▸ Provided text:

## START

Kya is about 12 or 13 years old when she’s the only child left to live with her father. She still fears him, but she finds that he treats her better now that he doesn’t have to take care of so many kids. He’s also eased up on drinking alcohol.

However, he’s extremely bitter about his wife’s abandonment. When Kya’s mother sends a letter, Kya’s father angrily burns the letter in front of Kya. He’s also so enraged that he burns everything that reminds him of his wife.

Kya’s father has a knapsack of shells and feathers. After Kya’s mother left the family, Kya began using her mother’s watercolor paints to paint these shells and feathers. Kya’s talent for drawing art and her fascination with shells and feathers become major parts of the story.

As a child, Kya is often left alone for days when her father goes on gambling binges. And after one of these trips away, Kya’s father never comes back. She learns to fend for herself by catching and growing her own food. She also sells some of her food at the local general store, which is owned an operated by a friendly couple named Jumpin’ (played by Sterling Macer Jr.) and Mabel (played by Michael Hyatt), who have mutual respect for Kya.

## END

▸ Dataset excerpt:
## START

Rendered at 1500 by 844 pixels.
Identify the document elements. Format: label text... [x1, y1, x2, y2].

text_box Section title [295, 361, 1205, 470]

## END

▸ Given exercise: Copy out the passage about Kya's childhood word for word, from start to finish. The data is separate material and has nothing to do with the passage about Kya's childhood.

▸ Solution to this task:
Kya is about 12 or 13 years old when she’s the only child left to live with her father. She still fears him, but she finds that he treats her better now that he doesn’t have to take care of so many kids. He’s also eased up on drinking alcohol.

However, he’s extremely bitter about his wife’s abandonment. When Kya’s mother sends a letter, Kya’s father angrily burns the letter in front of Kya. He’s also so enraged that he burns everything that reminds him of his wife.

Kya’s father has a knapsack of shells and feathers. After Kya’s mother left the family, Kya began using her mother’s watercolor paints to paint these shells and feathers. Kya’s talent for drawing art and her fascination with shells and feathers become major parts of the story.

As a child, Kya is often left alone for days when her father goes on gambling binges. And after one of these trips away, Kya’s father never comes back. She learns to fend for herself by catching and growing her own food. She also sells some of her food at the local general store, which is owned an operated by a friendly couple named Jumpin’ (played by Sterling Macer Jr.) and Mabel (played by Michael Hyatt), who have mutual respect for Kya.